The Christian criterion generated answers more consistent with the depiction of Trump voters as prejudiced – 51 percent believed it had any importance. But only 32 percent considered it “very important,” while 43 percent called it “not important.” A quarter of Clinton voters ascribed at least some importance to a Christian identity, including 16 percent of responses in the “very important” category. Sixty nine percent dismissed it as having no importance. And the results for having lived “in America most of one’s life” generated similar numbers among both groups.

But there’s another category that can be carved out of the list of Grinnell criteria – standards supportive of the idea that newcomers need to be adequately assimilated into the nation’s culture before they can be considered “real Americans” – and in particular, need to buy into the country’s distinctive founding ideals.

It’s not an idea that dovetails terribly well with either the kind of nativism that the Grinnell researchers deplore, or with the diversity worship of the contemporary Left. But it’s hard to understand how any country can succeed without the kind of ideological and related values consensus sought by assimilation. P.S.: The imperative of this goal has been recognized and touted not only by many of the Founding Fathers, but by the early 20th century titans of the original progressive movement.

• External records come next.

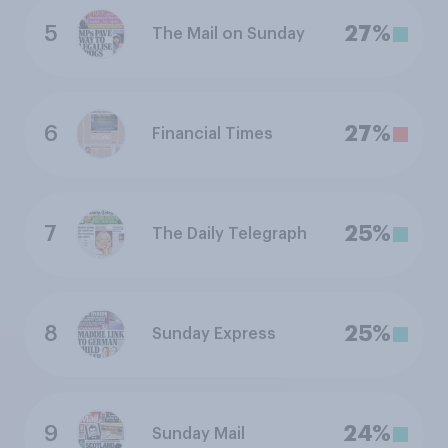
5
27%
The Mail on Sunday
6
27%
Financial Times
7
25%
The Daily Telegraph
8
25%
Sunday Express
9
24%
Sunday Mail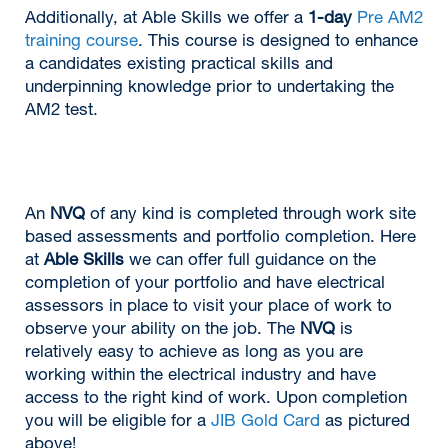
Additionally, at Able Skills we offer a
1-day
Pre AM2
training course
. This course is designed to enhance
a candidates existing practical skills and
underpinning knowledge prior to undertaking the
AM2 test.
An
NVQ
of any kind is completed through work site
based assessments and portfolio completion. Here
at
Able Skills
we can offer full guidance on the
completion of your portfolio and have electrical
assessors in place to visit your place of work to
observe your ability on the job. The
NVQ
is
relatively easy to achieve as long as you are
working within the electrical industry and have
access to the right kind of work. Upon completion
you will be eligible for a
JIB Gold Card
as pictured
above!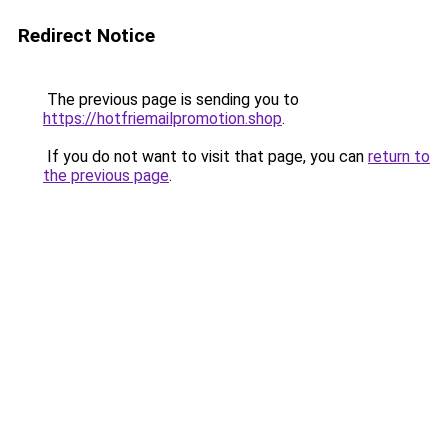
Redirect Notice
The previous page is sending you to
https://hotfriemailpromotion.shop
.
If you do not want to visit that page, you can
return to
the previous page
.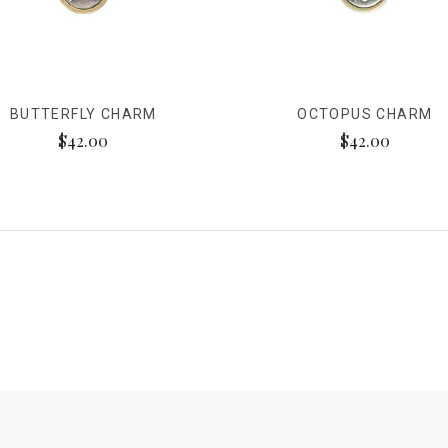
BUTTERFLY CHARM
OCTOPUS CHARM
$42.00
$42.00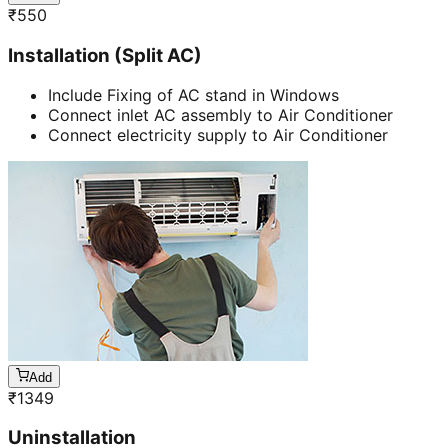
₹
550
Installation (Split AC)
Include Fixing of AC stand in Windows
Connect inlet AC assembly to Air Conditioner
Connect electricity supply to Air Conditioner
Add
₹
1349
Uninstallation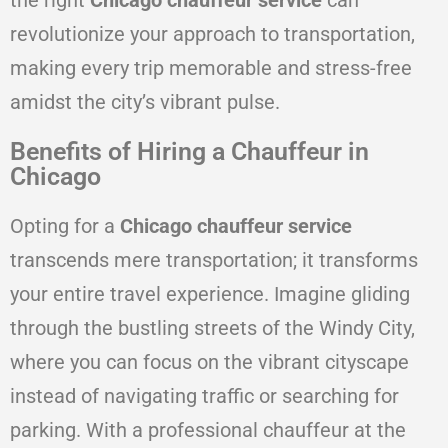
the right
Chicago chauffeur service
can
revolutionize your approach to transportation,
making every trip memorable and stress-free
amidst the city’s vibrant pulse.
Benefits of Hiring a Chauffeur in
Chicago
Opting for a
Chicago chauffeur service
transcends mere transportation; it transforms
your entire travel experience. Imagine gliding
through the bustling streets of the Windy City,
where you can focus on the vibrant cityscape
instead of navigating traffic or searching for
parking. With a professional chauffeur at the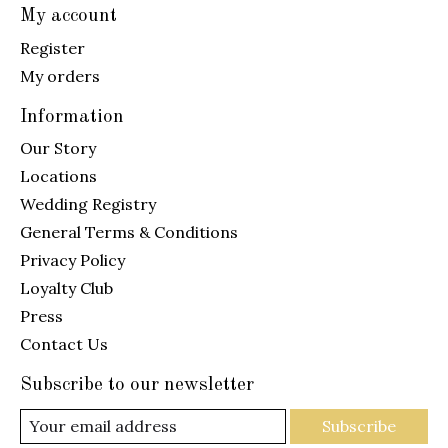
My account
Register
My orders
Information
Our Story
Locations
Wedding Registry
General Terms & Conditions
Privacy Policy
Loyalty Club
Press
Contact Us
Subscribe to our newsletter
Subscribe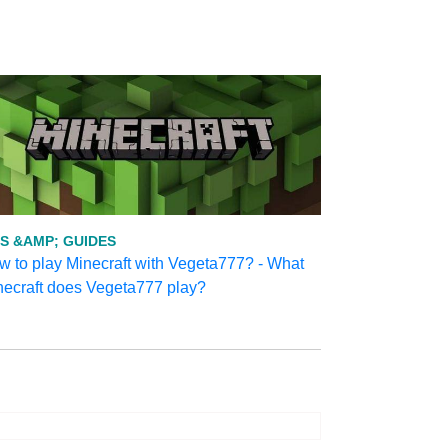
PS &AMP; GUIDES
 to play Minecraft with Vegeta777? - What
necraft does Vegeta777 play?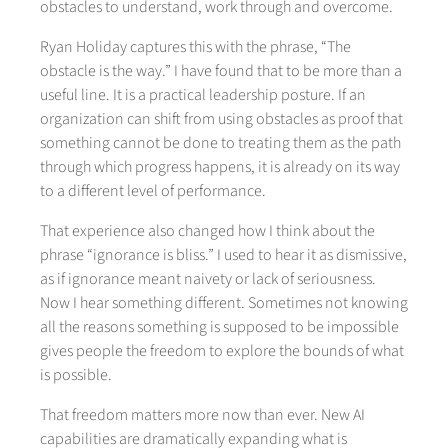
obstacles to understand, work through and overcome.
Ryan Holiday captures this with the phrase, “The
obstacle is the way.” I have found that to be more than a
useful line. It is a practical leadership posture. If an
organization can shift from using obstacles as proof that
something cannot be done to treating them as the path
through which progress happens, it is already on its way
to a different level of performance.
That experience also changed how I think about the
phrase “ignorance is bliss.” I used to hear it as dismissive,
as if ignorance meant naivety or lack of seriousness.
Now I hear something different. Sometimes not knowing
all the reasons something is supposed to be impossible
gives people the freedom to explore the bounds of what
is possible.
That freedom matters more now than ever. New AI
capabilities are dramatically expanding what is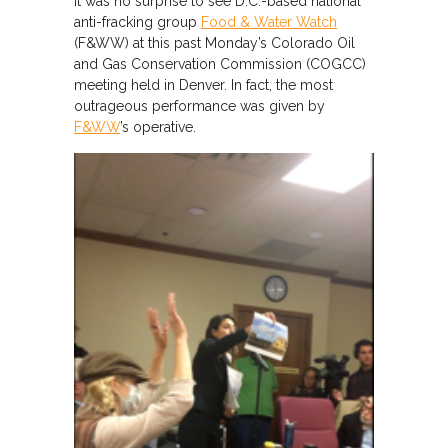
It was no surprise to see D.C.-based national
anti-fracking group
Food & Water Watch
(F&WW) at this past Monday’s Colorado Oil
and Gas Conservation Commission (COGCC)
meeting held in Denver. In fact, the most
outrageous performance was given by
F&WW
’s operative.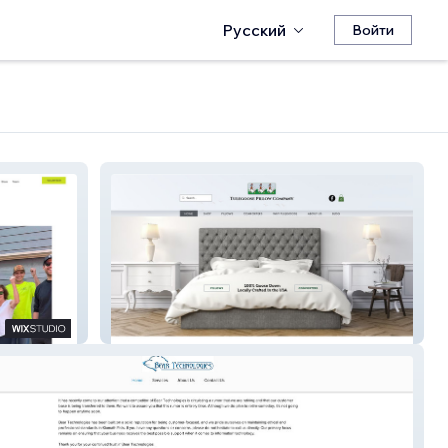
Русский
Войти
Tulegoose Pillow Company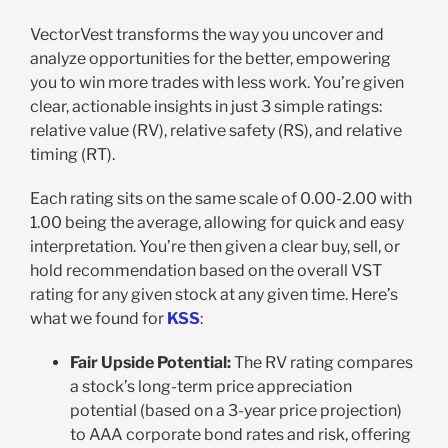
VectorVest transforms the way you uncover and
analyze opportunities for the better, empowering
you to win more trades with less work. You’re given
clear, actionable insights in just 3 simple ratings:
relative value (RV), relative safety (RS), and relative
timing (RT).
Each rating sits on the same scale of 0.00-2.00 with
1.00 being the average, allowing for quick and easy
interpretation. You’re then given a clear buy, sell, or
hold recommendation based on the overall VST
rating for any given stock at any given time. Here’s
what we found for
KSS
:
Fair Upside Potential:
The RV rating compares
a stock’s long-term price appreciation
potential (based on a 3-year price projection)
to AAA corporate bond rates and risk, offering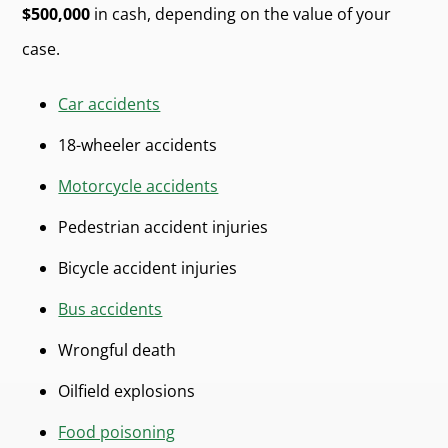
$500,000
in cash, depending on the value of your
case.
Car accidents
18-wheeler accidents
Motorcycle accidents
Pedestrian accident injuries
Bicycle accident injuries
Bus accidents
Wrongful death
Oilfield explosions
Food poisoning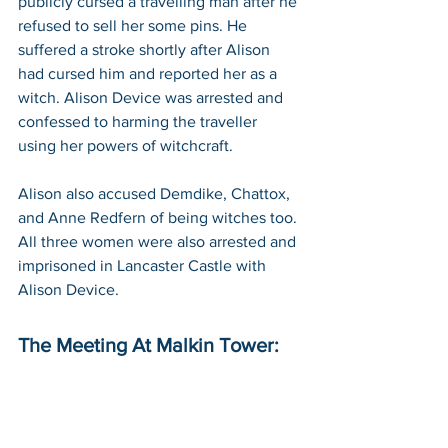
publicly cursed a travelling man after he 
refused to sell her some pins. He 
suffered a stroke shortly after Alison 
had cursed him and reported her as a 
witch. Alison Device was arrested and 
confessed to harming the traveller 
using her powers of witchcraft. 
Alison also accused Demdike, Chattox, 
and Anne Redfern of being witches too. 
All three women were also arrested and 
imprisoned in Lancaster Castle with 
Alison Device.
The Meeting At Malkin Tower: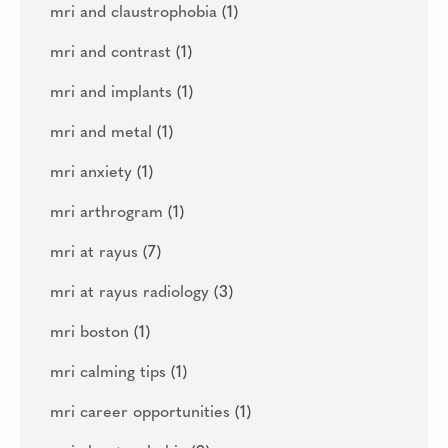
mri and claustrophobia
(1)
mri and contrast
(1)
mri and implants
(1)
mri and metal
(1)
mri anxiety
(1)
mri arthrogram
(1)
mri at rayus
(7)
mri at rayus radiology
(3)
mri boston
(1)
mri calming tips
(1)
mri career opportunities
(1)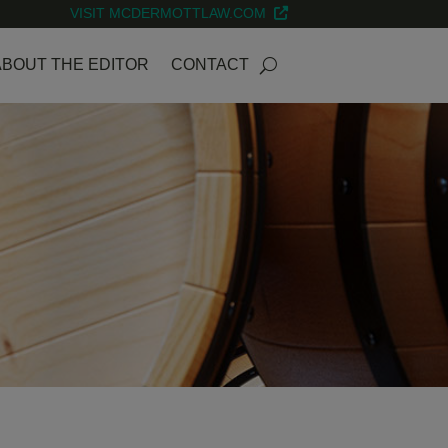
VISIT MCDERMOTTLAW.COM
ABOUT THE EDITOR
CONTACT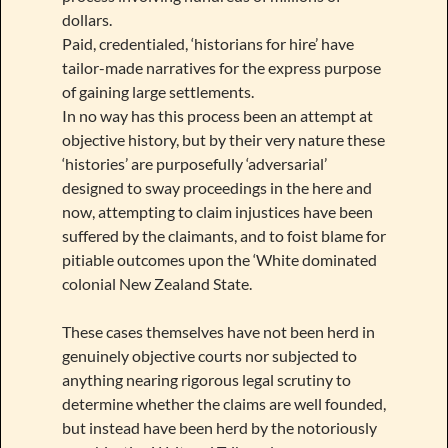
dollars.
Paid, credentialed, ‘historians for hire’ have
tailor-made narratives for the express purpose
of gaining large settlements.
In no way has this process been an attempt at
objective history, but by their very nature these
‘histories’ are purposefully ‘adversarial’
designed to sway proceedings in the here and
now, attempting to claim injustices have been
suffered by the claimants, and to foist blame for
pitiable outcomes upon the ‘White dominated
colonial New Zealand State.
These cases themselves have not been herd in
genuinely objective courts nor subjected to
anything nearing rigorous legal scrutiny to
determine whether the claims are well founded,
but instead have been herd by the notoriously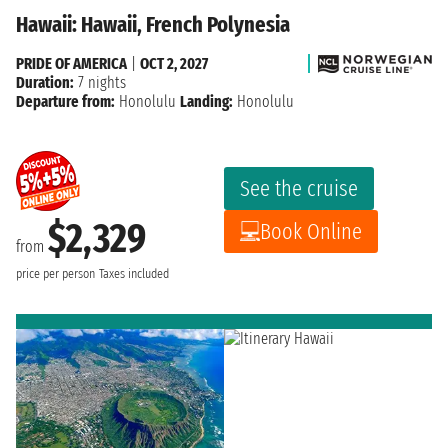
Hawaii: Hawaii, French Polynesia
PRIDE OF AMERICA
|
OCT 2, 2027
Duration:
7 nights
Departure from:
Honolulu
Landing:
Honolulu
See the cruise
$2,329
Book Online
from
price per person
Taxes included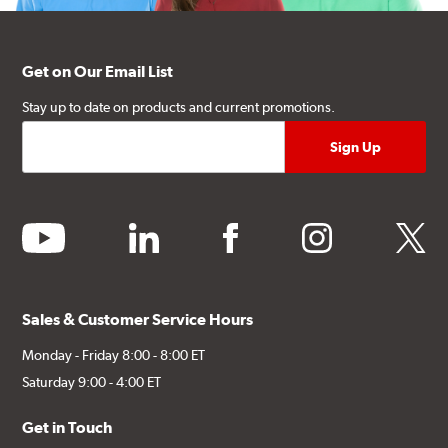
Get on Our Email List
Stay up to date on products and current promotions.
youtube
linkedin
facebook
instagram
twitter
Sales & Customer Service Hours
Monday - Friday 8:00 - 8:00 ET
Saturday 9:00 - 4:00 ET
Get in Touch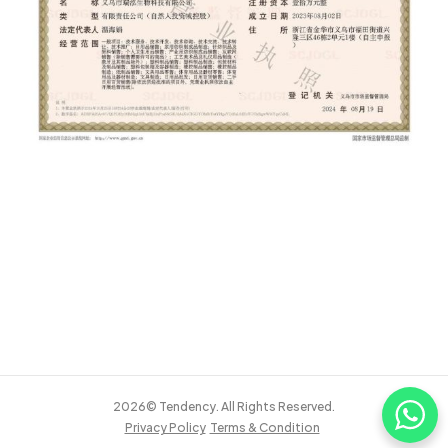
2026© Tendency. All Rights Reserved.
Privacy Policy
Terms & Condition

In that vein, it’s encouraging that overwhelming majorities (more than three-quarters in all instances) of both Trump and Clinton voters agree that accepting people of different racial and religious backgrounds is “very important” to being a real American. (And yes, it’s curious that Trump voters’ score on the latter doesn’t jibe well with their responses on the Christian criterion.) Even stronger, across-the-board support was generated by the notion that “treating people equally” is crucial to real American identity.

It’s more encouraging still, if you believe in assimilation, that healthy majorities of all the Grinnell respondents concurred on the importance, for real Americans, of respecting America’s political institutions and laws, supporting the Constitution, and believing in the importance of hard work and taking responsibility for one’s actions.

But the partisan split characterizing these responses showed that Clinton voters’ support for these assimilationist values – except regarding the importance of personal responsibility – was notably weaker than the national results.

Specifically, only 68 percent of Clinton voters answered that it’s “very important” to American identity to respect those American political institutions and laws; only 55 percent put similar stock in hard work; and only 73 percent valued supporting the Constitution this highly.

Much lower still were those shares of Clinton voters who awarded “very important” status to the assimilationist values of English-speaking ability and believing that “democracy is the best form of govenrment” – at 26 percent and 52 percent. But I’ve placed these answers in a category of their own because, although the Trump voters’ levels of agreement were much higher (68 and 69 percent, respectively), they fell somewhat short of their endorsement levels of the other assimilationist positions.

President Trump often says (along with many others), “If you don’t have borders, then you don’t have a country.” I’d make the same claim for assimilation and the common ideological values it requires (again, including a working knowledge of English). According to this survey, although Ms. Clinton’s voters don’t seem nearly so sure, Mr. Trump’s voters strongly agree. And thumping majorities of the latter aren’t racists or xenophobes. That’s why their views on immigration strike me as by far the best guides to national immigration policy – and why I don’t see how any thinking adults could disagree.